# START OF RECORDS SUPPLIED

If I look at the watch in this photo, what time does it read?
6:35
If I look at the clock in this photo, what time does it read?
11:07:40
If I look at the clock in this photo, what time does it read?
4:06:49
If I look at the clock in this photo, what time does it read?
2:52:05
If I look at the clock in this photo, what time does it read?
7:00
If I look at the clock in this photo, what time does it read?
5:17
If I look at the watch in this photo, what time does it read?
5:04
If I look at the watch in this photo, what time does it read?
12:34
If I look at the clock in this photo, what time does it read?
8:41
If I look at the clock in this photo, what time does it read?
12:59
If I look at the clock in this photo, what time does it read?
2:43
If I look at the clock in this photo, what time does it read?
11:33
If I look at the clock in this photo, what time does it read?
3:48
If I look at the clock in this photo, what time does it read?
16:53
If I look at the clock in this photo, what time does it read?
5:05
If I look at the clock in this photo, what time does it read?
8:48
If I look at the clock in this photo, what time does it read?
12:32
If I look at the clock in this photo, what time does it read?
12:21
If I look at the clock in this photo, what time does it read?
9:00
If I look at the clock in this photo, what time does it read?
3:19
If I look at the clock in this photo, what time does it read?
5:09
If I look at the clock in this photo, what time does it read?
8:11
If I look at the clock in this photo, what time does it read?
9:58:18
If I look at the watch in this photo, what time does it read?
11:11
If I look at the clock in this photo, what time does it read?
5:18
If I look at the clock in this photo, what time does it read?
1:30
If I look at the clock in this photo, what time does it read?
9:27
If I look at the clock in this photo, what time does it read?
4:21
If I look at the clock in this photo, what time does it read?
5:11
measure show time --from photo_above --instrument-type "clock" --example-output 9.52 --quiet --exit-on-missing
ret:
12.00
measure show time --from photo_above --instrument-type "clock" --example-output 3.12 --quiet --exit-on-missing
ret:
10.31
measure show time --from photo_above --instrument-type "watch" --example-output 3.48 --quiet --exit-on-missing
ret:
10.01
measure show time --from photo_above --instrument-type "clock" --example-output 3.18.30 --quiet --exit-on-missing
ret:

# END OF RECORDS SUPPLIED

GIVEN TASK -> Pull out every line of the records above that contains the string "measure". Case counts.

RESPONSE TO THE EXERCISE ->
measure show time --from photo_above --instrument-type "clock" --example-output 9.52 --quiet --exit-on-missing
measure show time --from photo_above --instrument-type "clock" --example-output 3.12 --quiet --exit-on-missing
measure show time --from photo_above --instrument-type "watch" --example-output 3.48 --quiet --exit-on-missing
measure show time --from photo_above --instrument-type "clock" --example-output 3.18.30 --quiet --exit-on-missing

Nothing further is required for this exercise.